Trey, a vehicle is quite an expense don't you think? Pending on your area and from prior data I have compiled, an inspector usually replaces a vehicle every 4 years.


----------



## Trey9007 (Nov 20, 2013)

USConsulting said:


> Trey, a vehicle is quite an expense don't you think? Pending on your area and from prior data I have compiled, an inspector usually replaces a vehicle every 4 years.


Yes, maintaining a vehicle is quite an expense. But running inspections has not caused a significant increase in my vehicle maintenance. I run a 4 cyl vehicle when doing inspections and my routes are usually pretty tight. I incur very little cost. If I did this full time,I suspect I could almost triple my earnings. If that was the case, I would have no problem blowing through a car every 4 years, although I doubt I would. Having expenses is not an issue for me, as long as the revenue justify's the expense. You gotta spend money to make money. For me, so far so good.

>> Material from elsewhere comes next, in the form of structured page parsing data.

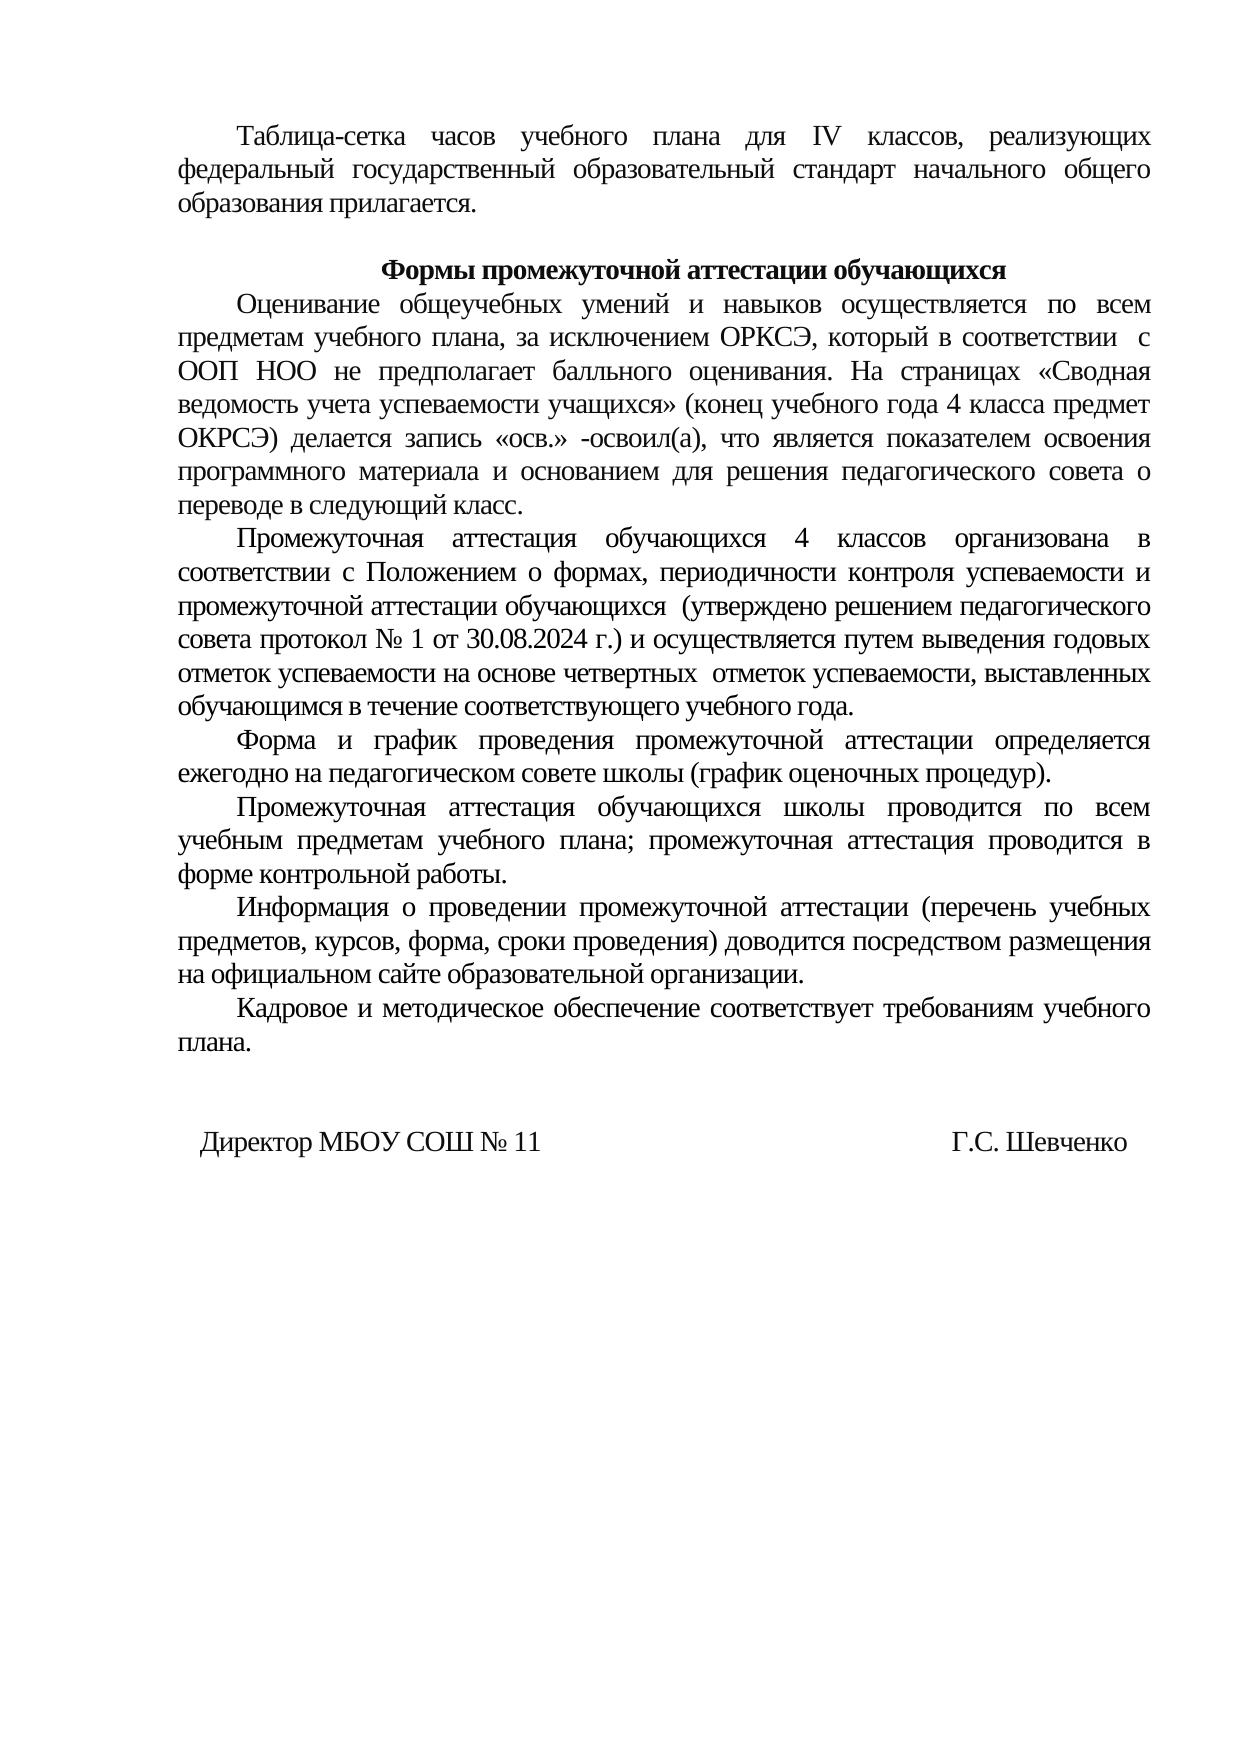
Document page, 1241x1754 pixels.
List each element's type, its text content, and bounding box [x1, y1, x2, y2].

text Формы промежуточной аттестации обучающихся [177, 252, 1152, 286]
text Кадровое и методическое обеспечение соответствует требованиям учебного плана. [177, 990, 1152, 1057]
text Форма и график проведения промежуточной аттестации определяется ежегодно на педагогическом совете школы (график оценочных процедур). [177, 722, 1152, 789]
text Директор МБОУ СОШ № 11 Г.С. Шевченко [177, 1124, 1152, 1158]
text Промежуточная аттестация обучающихся школы проводится по всем учебным предметам учебного плана; промежуточная аттестация проводится в форме контрольной работы. [177, 789, 1152, 889]
text Таблица-сетка часов учебного плана для IV классов, реализующих федеральный государственный образовательный стандарт начального общего образования прилагается. [177, 118, 1152, 219]
text Оценивание общеучебных умений и навыков осуществляется по всем предметам учебного плана, за исключением ОРКСЭ, который в соответствии с ООП НОО не предполагает балльного оценивания. На страницах «Сводная ведомость учета успеваемости учащихся» (конец учебного года 4 класса предмет ОКРСЭ) делается запись «осв.» -освоил(а), что является показателем освоения программного материала и основанием для решения педагогического совета о переводе в следующий класс. [177, 286, 1152, 521]
text Информация о проведении промежуточной аттестации (перечень учебных предметов, курсов, форма, сроки проведения) доводится посредством размещения на официальном сайте образовательной организации. [177, 889, 1152, 990]
text Промежуточная аттестация обучающихся 4 классов организована в соответствии с Положением о формах, периодичности контроля успеваемости и промежуточной аттестации обучающихся (утверждено решением педагогического совета протокол № 1 от 30.08.2024 г.) и осуществляется путем выведения годовых отметок успеваемости на основе четвертных отметок успеваемости, выставленных обучающимся в течение соответствующего учебного года. [177, 521, 1152, 722]
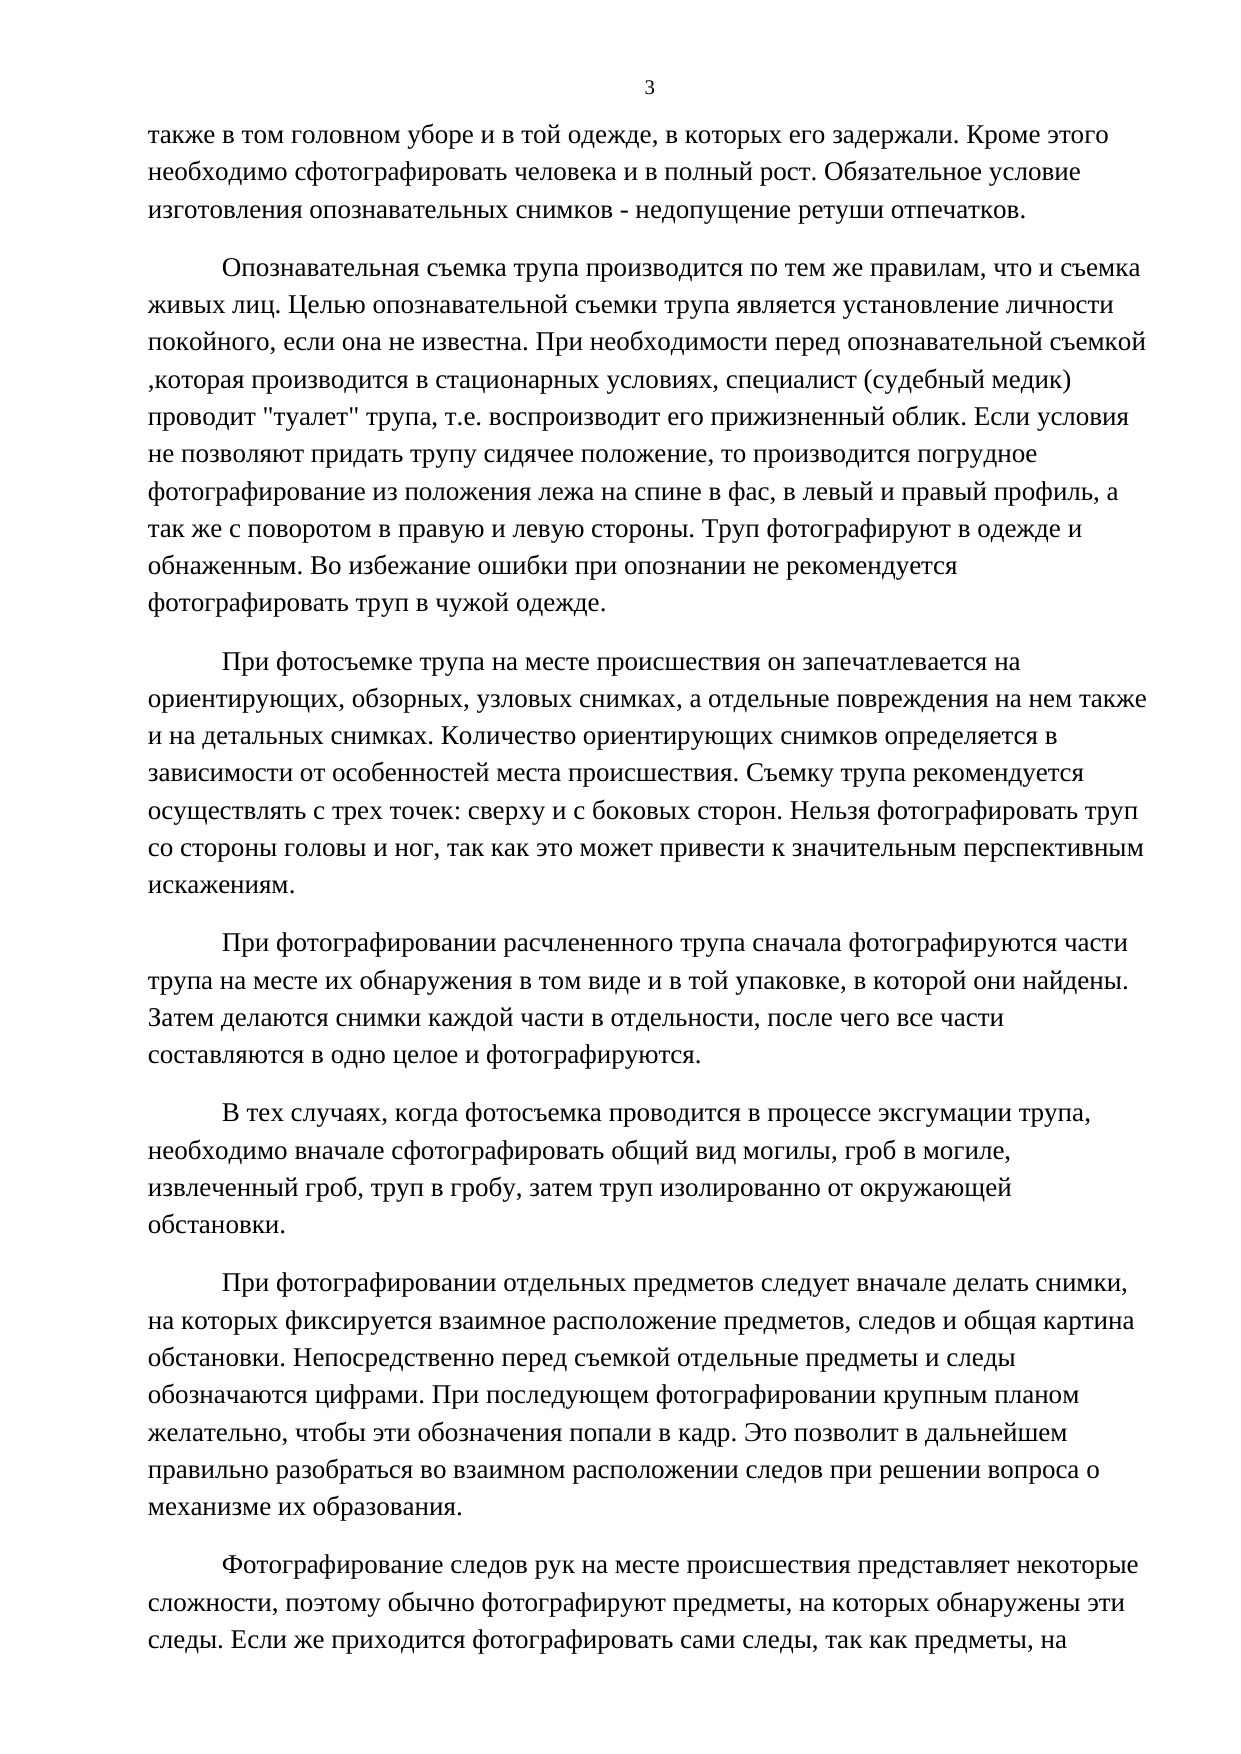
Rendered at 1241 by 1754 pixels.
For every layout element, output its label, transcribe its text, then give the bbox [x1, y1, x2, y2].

text Опознавательная съемка трупа производится по тем же правилам, что и съемка живых лиц. Целью опознавательной съемки трупа является установление личности покойного, если она не известна. При необходимости перед опознавательной съемкой ,которая производится в стационарных условиях, специалист (судебный медик) проводит "туалет" трупа, т.е. воспроизводит его прижизненный облик. Если условия не позволяют придать трупу сидячее положение, то производится погрудное фотографирование из положения лежа на спине в фас, в левый и правый профиль, а так же с поворотом в правую и левую стороны. Труп фотографируют в одежде и обнаженным. Во избежание ошибки при опознании не рекомендуется фотографировать труп в чужой одежде. [148, 251, 1152, 618]
text При фотографировании расчлененного трупа сначала фотографируются части трупа на месте их обнаружения в том виде и в той упаковке, в которой они найдены. Затем делаются снимки каждой части в отдельности, после чего все части составляются в одно целое и фотографируются. [148, 926, 1152, 1069]
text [148, 118, 1152, 224]
text При фотосъемке трупа на месте происшествия он запечатлевается на ориентирующих, обзорных, узловых снимках, а отдельные повреждения на нем также и на детальных снимках. Количество ориентирующих снимков определяется в зависимости от особенностей места происшествия. Съемку трупа рекомендуется осуществлять с трех точек: сверху и с боковых сторон. Нельзя фотографировать труп со стороны головы и ног, так как это может привести к значительным перспективным искажениям. [148, 644, 1152, 899]
text В тех случаях, когда фотосъемка проводится в процессе эксгумации трупа, необходимо вначале сфотографировать общий вид могилы, гроб в могиле, извлеченный гроб, труп в гробу, затем труп изолированно от окружающей обстановки. [148, 1096, 1152, 1239]
text При фотографировании отдельных предметов следует вначале делать снимки, на которых фиксируется взаимное расположение предметов, следов и общая картина обстановки. Непосредственно перед съемкой отдельные предметы и следы обозначаются цифрами. При последующем фотографировании крупным планом желательно, чтобы эти обозначения попали в кадр. Это позволит в дальнейшем правильно разобраться во взаимном расположении следов при решении вопроса о механизме их образования. [148, 1266, 1152, 1521]
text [148, 1548, 1152, 1654]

The cost I incur are nothing compared to what I imagine they would be if I had to run around in my 8 cyl constantly buying supplies needed to get the job done. Been there, done that. I just dont see how I could make the numbers work. I make pretty good change, working some pretty good hours. This time a year I run my hardest. Once the weather breaks, I turn it down a notch. Most days Im in the pool by 11:00..lol..and with more and more companies moving to mobile apps, my future is looking brighter and brighter.


----------